To make matters worse, the fees and interest rates associated with the loans are crippling. Borrowers typically face interest rates as high as 400 percent. And 90 percent of payday lending revenue comes from just the fees charged to repeat customers. In a new study recently released by the Consumer Financial Protection Bureau, it was determined that the average payday loan recipient is indebted a staggering 196 days of the year.

Other studies have shown that more than 75 percent of all loans are not taken to deal with an emergency need but are instead the result of covering borrowers from one loan to the next. A borrower's ability to repay the loan is never taken into account. So, what began as a short-term solution quickly turns into a chronic cash flow shortage.

The net result is that consumers are left even more vulnerable. The terms of these loans give lenders direct access to the borrower's bank accounts, forcing full repayment on the day a paycheck is received. This means that the loans get top priority and are the first to be paid off before food, rent and other essentials. Consequently, borrowers are left struggling to pay off other bills and often face losing basic banking privileges and even bankruptcy. Frankly, these lenders are nothing more than a modern-day loan shark who has the ability to knock you off at the kneecap by beating up your bank account and draining all the money out of it.

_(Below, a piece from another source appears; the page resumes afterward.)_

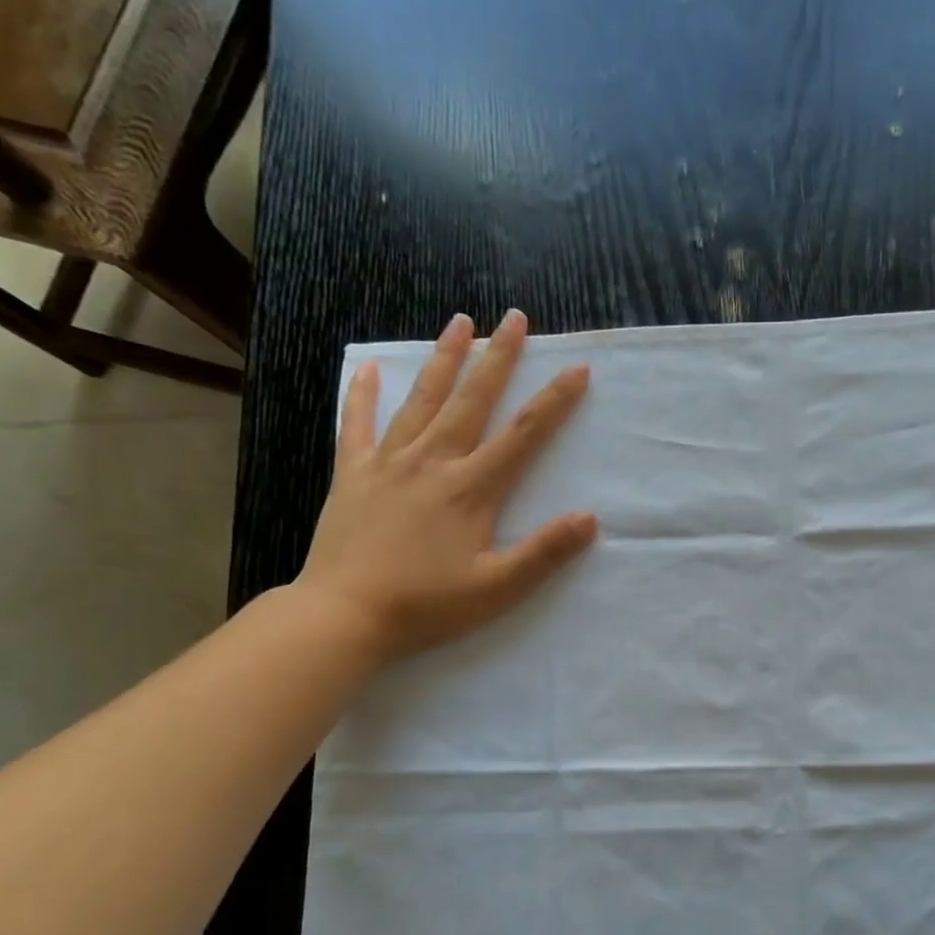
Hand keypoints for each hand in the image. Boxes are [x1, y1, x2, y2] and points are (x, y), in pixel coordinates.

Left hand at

Needless to say, the response of federal regulators to step up the pressure on payday lenders, particularly the big banks, is moving the industry in the right direction. Proposed accountability requirements include a mandatory "cooling off" period between loans so that borrowers cannot take out more than one loan per pay cycle. Additionally, banks would have to implement standard underwriting practices to ensure that a borrower could indeed repay the loan and lenders would be prohibited from granting a new loan until the former one was repaid.

While payday loans were never designed to solve long-term financial needs, the structure of the system has turned them into a long-term nightmare for many consumers. The reckless lending that has flooded too many of our low- and moderate-income communities in recent years is cause for growing concern. We should applaud the new resolve of the CFPB, other federal agencies and state legislatures to thwart these abusive practices. But we cannot become complacent. We must keep our foot on the gas pedal, as there is much more work to be done to ensure safe and sound lending for America's working families.